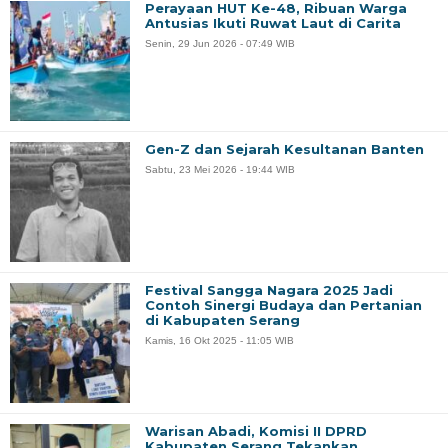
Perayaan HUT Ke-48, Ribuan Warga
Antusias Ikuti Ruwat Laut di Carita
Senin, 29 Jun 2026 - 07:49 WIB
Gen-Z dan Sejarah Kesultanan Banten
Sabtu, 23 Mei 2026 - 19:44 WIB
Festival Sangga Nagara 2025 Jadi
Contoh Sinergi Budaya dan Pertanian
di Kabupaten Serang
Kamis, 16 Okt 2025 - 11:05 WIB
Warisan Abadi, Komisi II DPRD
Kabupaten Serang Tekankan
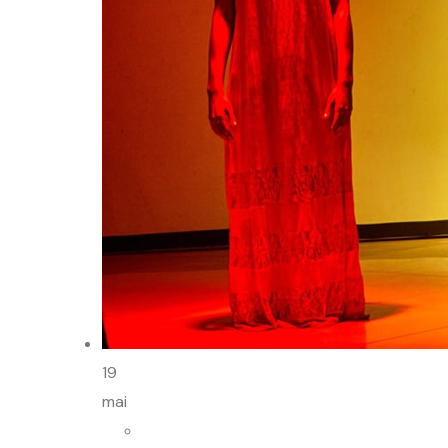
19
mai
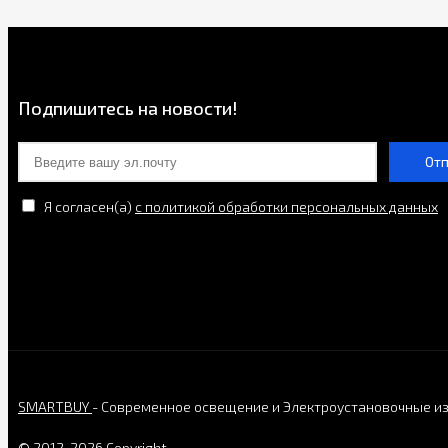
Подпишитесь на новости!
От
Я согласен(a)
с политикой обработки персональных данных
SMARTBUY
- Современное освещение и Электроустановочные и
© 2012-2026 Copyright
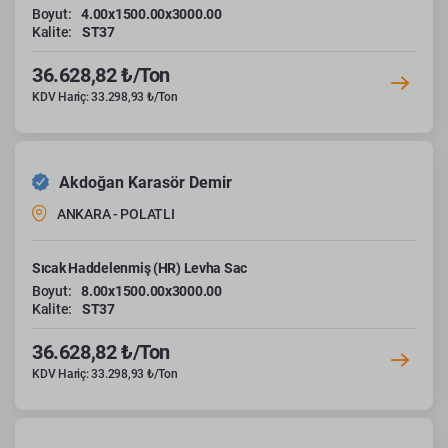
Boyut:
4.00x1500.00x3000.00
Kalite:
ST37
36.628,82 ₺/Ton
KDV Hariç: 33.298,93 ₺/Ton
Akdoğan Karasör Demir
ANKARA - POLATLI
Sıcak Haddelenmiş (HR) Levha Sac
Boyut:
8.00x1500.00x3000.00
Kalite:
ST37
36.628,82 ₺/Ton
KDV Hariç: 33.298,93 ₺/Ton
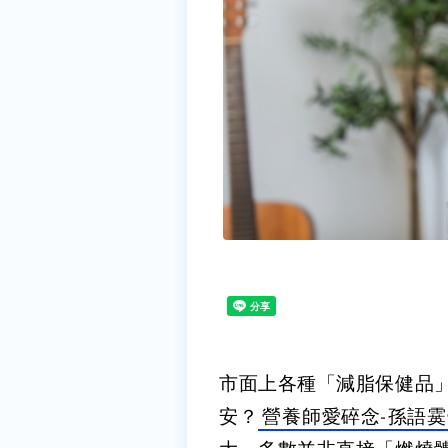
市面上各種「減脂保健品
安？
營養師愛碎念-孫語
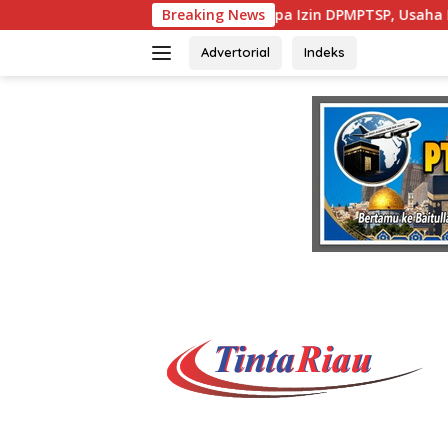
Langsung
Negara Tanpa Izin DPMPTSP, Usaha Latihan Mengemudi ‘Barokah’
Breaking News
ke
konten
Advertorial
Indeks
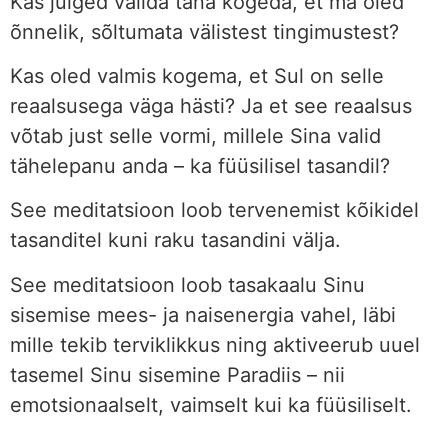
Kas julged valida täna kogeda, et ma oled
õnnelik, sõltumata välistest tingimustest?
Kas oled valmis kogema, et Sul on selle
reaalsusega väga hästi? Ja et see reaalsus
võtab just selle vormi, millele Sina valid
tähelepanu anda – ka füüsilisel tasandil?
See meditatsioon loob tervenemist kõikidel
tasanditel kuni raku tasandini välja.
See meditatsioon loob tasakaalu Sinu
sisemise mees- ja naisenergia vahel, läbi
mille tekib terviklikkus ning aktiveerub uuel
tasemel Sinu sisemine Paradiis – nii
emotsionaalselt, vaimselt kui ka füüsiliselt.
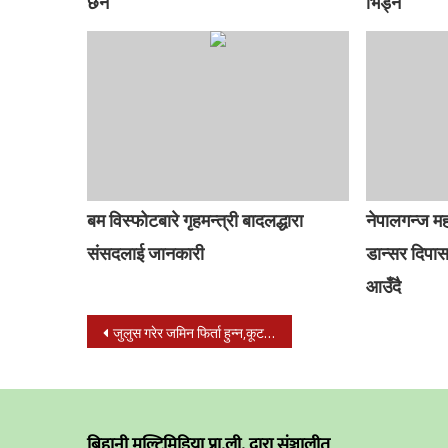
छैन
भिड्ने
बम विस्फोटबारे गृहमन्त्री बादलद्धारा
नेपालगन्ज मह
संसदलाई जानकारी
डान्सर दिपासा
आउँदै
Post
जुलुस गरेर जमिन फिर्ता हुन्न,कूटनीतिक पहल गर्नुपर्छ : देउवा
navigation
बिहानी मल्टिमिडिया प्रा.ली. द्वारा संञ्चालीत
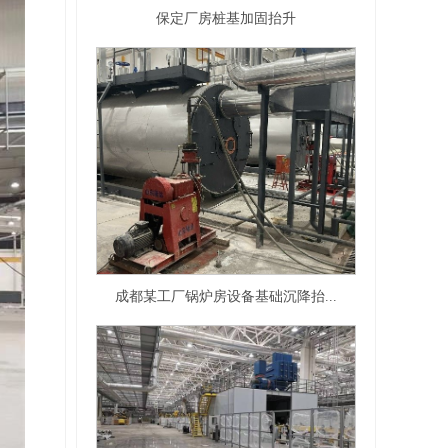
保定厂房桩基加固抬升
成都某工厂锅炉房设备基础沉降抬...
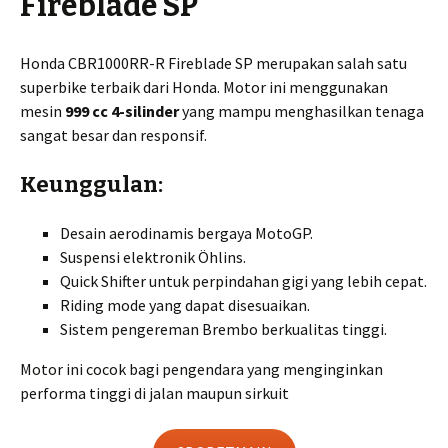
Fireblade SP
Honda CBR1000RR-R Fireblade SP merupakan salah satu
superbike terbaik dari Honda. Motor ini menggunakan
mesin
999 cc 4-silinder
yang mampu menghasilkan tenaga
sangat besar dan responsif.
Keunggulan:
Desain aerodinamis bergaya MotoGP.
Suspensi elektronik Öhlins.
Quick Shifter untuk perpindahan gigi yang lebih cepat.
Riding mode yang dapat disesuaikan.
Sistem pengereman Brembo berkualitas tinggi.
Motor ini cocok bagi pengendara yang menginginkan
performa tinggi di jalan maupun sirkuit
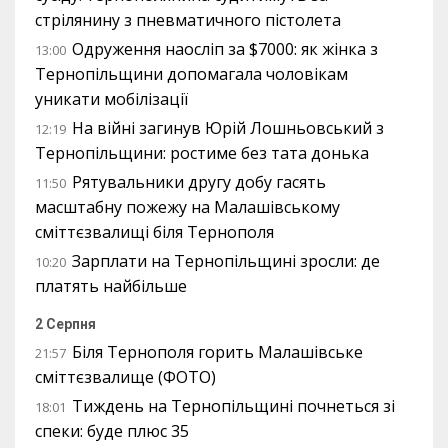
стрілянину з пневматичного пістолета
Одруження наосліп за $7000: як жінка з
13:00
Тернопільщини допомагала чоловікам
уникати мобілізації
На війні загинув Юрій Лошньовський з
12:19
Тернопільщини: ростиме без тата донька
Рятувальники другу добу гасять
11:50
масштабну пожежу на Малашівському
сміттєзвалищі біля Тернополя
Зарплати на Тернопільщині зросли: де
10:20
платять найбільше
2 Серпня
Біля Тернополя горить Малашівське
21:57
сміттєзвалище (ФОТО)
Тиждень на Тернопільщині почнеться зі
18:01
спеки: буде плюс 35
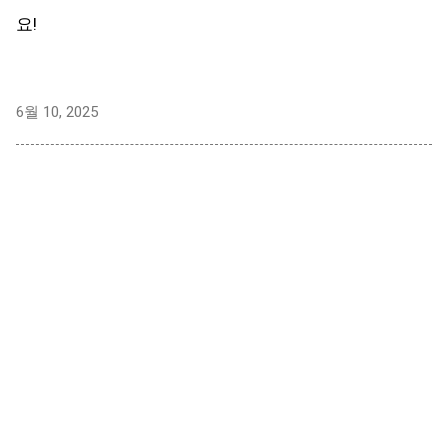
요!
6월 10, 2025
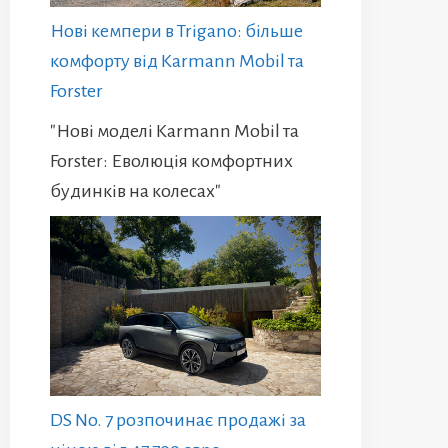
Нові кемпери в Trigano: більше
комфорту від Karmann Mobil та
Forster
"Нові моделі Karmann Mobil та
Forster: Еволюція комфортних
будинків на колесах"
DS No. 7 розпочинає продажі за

^^^^

__AIM OF THE TASK__.
Would you transcribe, exactly and only, the lines from the one that contains "बम विस्फोटबारे गृहमन्त्री बादलद्धारा" through the last line of the data above, without any pictures?

__RESPONSE TO THIS EXERCISE__.
बम विस्फोटबारे गृहमन्त्री बादलद्धारा
नेपालगन्ज मह
संसदलाई जानकारी
डान्सर दिपासा
आउँदै
Post
जुलुस गरेर जमिन फिर्ता हुन्न,कूटनीतिक पहल गर्नुपर्छ : देउवा
navigation
बिहानी मल्टिमिडिया प्रा.ली. द्वारा संञ्चालीत
保定厂房桩基加固抬升
成都某工厂锅炉房设备基础沉降抬...
Fireblade SP
Honda CBR1000RR-R Fireblade SP merupakan salah satu
superbike terbaik dari Honda. Motor ini menggunakan
mesin
999 cc 4-silinder
yang mampu menghasilkan tenaga
sangat besar dan responsif.
Keunggulan:
Desain aerodinamis bergaya MotoGP.
Suspensi elektronik Öhlins.
Quick Shifter untuk perpindahan gigi yang lebih cepat.
Riding mode yang dapat disesuaikan.
Sistem pengereman Brembo berkualitas tinggi.
Motor ini cocok bagi pengendara yang menginginkan
performa tinggi di jalan maupun sirkuit
стрілянину з пневматичного пістолета
Одруження наосліп за $7000: як жінка з
13:00
Тернопільщини допомагала чоловікам
уникати мобілізації
На війні загинув Юрій Лошньовський з
12:19
Тернопільщини: ростиме без тата донька
Рятувальники другу добу гасять
11:50
масштабну пожежу на Малашівському
сміттєзвалищі біля Тернополя
Зарплати на Тернопільщині зросли: де
10:20
платять найбільше
2 Серпня
Біля Тернополя горить Малашівське
21:57
сміттєзвалище (ФОТО)
Тиждень на Тернопільщині почнеться зі
18:01
спеки: буде плюс 35
요!
6월 10, 2025
Нові кемпери в Trigano: більше
комфорту від Karmann Mobil та
Forster
"Нові моделі Karmann Mobil та
Forster: Еволюція комфортних
будинків на колесах"
DS No. 7 розпочинає продажі за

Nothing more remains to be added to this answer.